As a child of the 1990s, everywhere I look I am confronted with reboots of the culture of my youth. Some of them are fun: my kids are wearing ridiculously baggy pants, flannel shirts, and Doc Martens just like I used to; the bands I like are reuniting for tours and documentaries. Some of these reboots are not so fun, though, like Big Content once again trying to kill the internet. We’ve seen the gruesome reanimation of SOPA embodied in siteblocking bills like FADPA and ACPA, bills that Re:Create has staunchly opposed alongside allies (EFF, PK, I2 Coalition, and more) from a diverse range of communities. And now, in the blockbuster Supreme Court case Cox v. Sony, the music industry has dragged us into the Supreme Court to explain once again that the internet is not just a vending machine for their products, just like we had to go to court to defend the VCR in the 1980s and to congress to defend the open internet in the 1990s.
The Cox case is about a deep and important question: when should a company be held legally responsible for how consumers use their products? Technologies like internet service are of course used by some people for unlawful ends. They also have many uses that are not just lawful, but essential to daily life. At this point it would probably be easier to name things you can’t do on the internet than to list all of the things in life that the internet enables or makes easier: applying for a job, finding healthcare, paying bills, renewing your driver’s license, planning a trip, filing your taxes, doing your homework, paying for parking, and on and on. Any technology powerful enough to do all that stuff could also be used for ill by someone determined to do it. But the law typically doesn’t hold an inventor or a service provider who sells general-purpose or multi-purpose tools liable for these inevitable, if regrettable, abuses, so long as they don’t actively encourage unlawful activities.

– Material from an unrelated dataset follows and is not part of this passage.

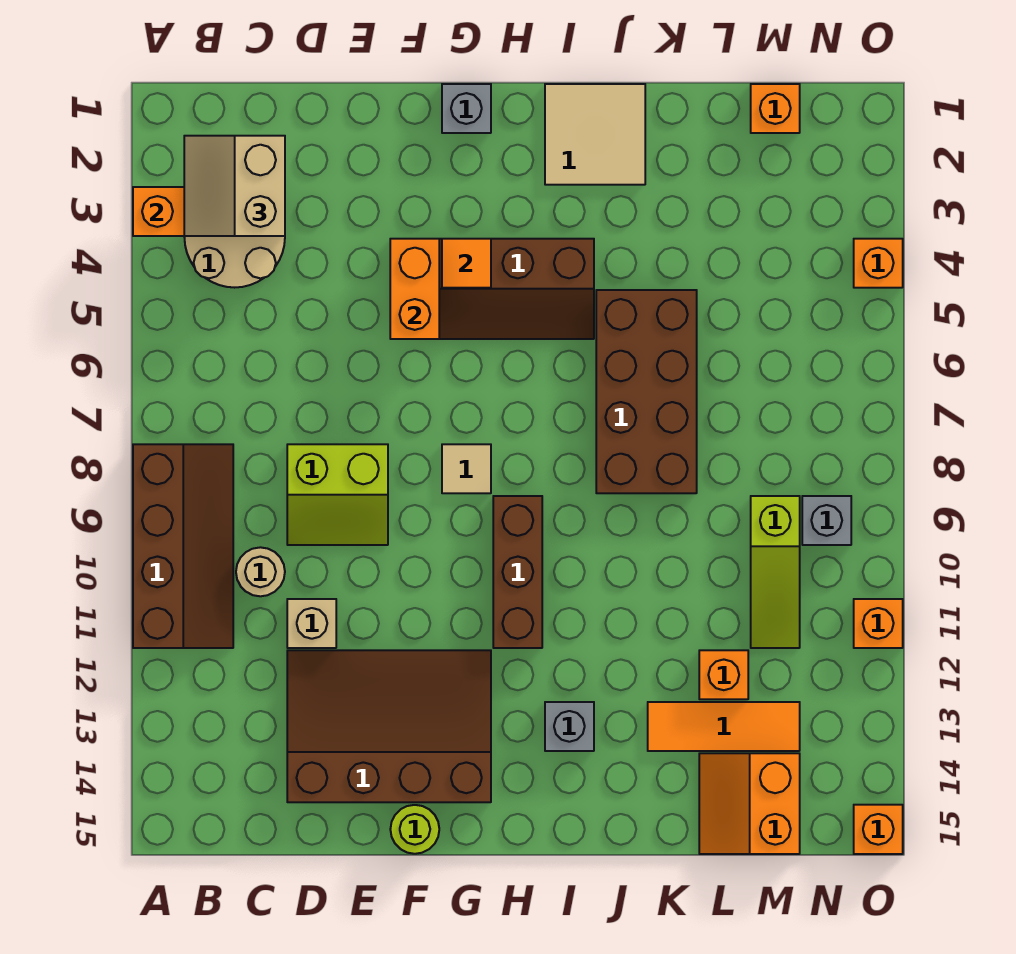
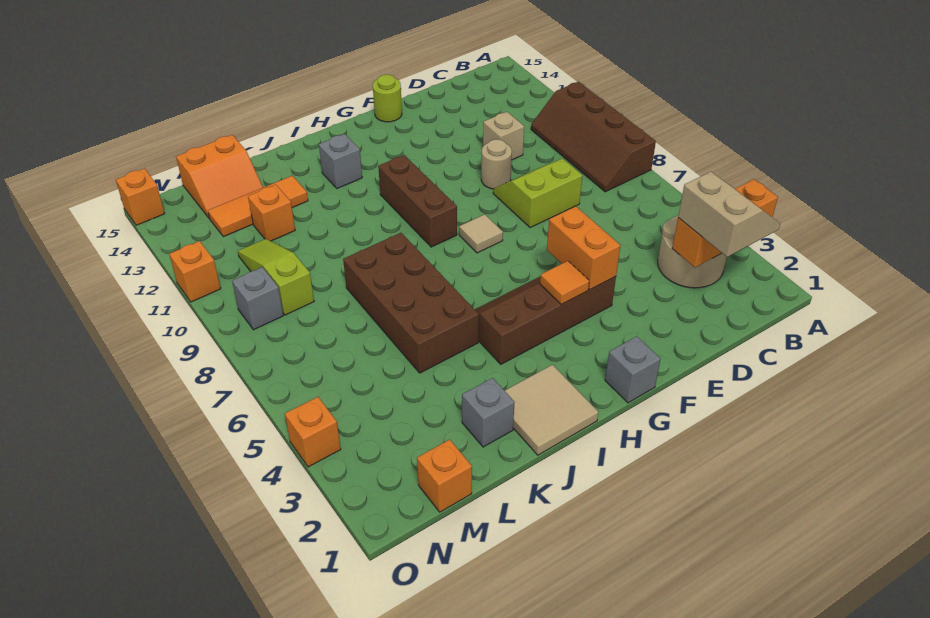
tan 1x1 round brick [236,547,285,596] -> tan 1x1 round brick moved to [481,139,512,189]
brown 3x4 slope [287,650,491,802] -> none
none -> grey 1x1 brick [462,378,515,447]
orange 2x2 slope [699,753,800,854] -> orange 2x2 slope turned to [176,135,263,219]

Big Content would like to change this rule, to hold ISPs and other technology providers liable for everything their users do. Of course, this would cripple the technology and compel ISPs and others to engage in mass surveillance and control of ordinary people’s everyday lives, but that’s not a bad outcome from the Big Content standpoint. Since the 1990s and before, Big Content has fantasized about an internet that would be little more than a portal to their products. No pesky competition from small and independent creative people. Certainly no opportunities for entirely new forms of creativity and entertainment that aren’t already under their control (see TL;DR below for an example). And they have shockingly little interest in all the things people do online that don’t involve entertainment. Hopefully the Justices will take a different view when the Supreme Court hears Cox v. Sony this term.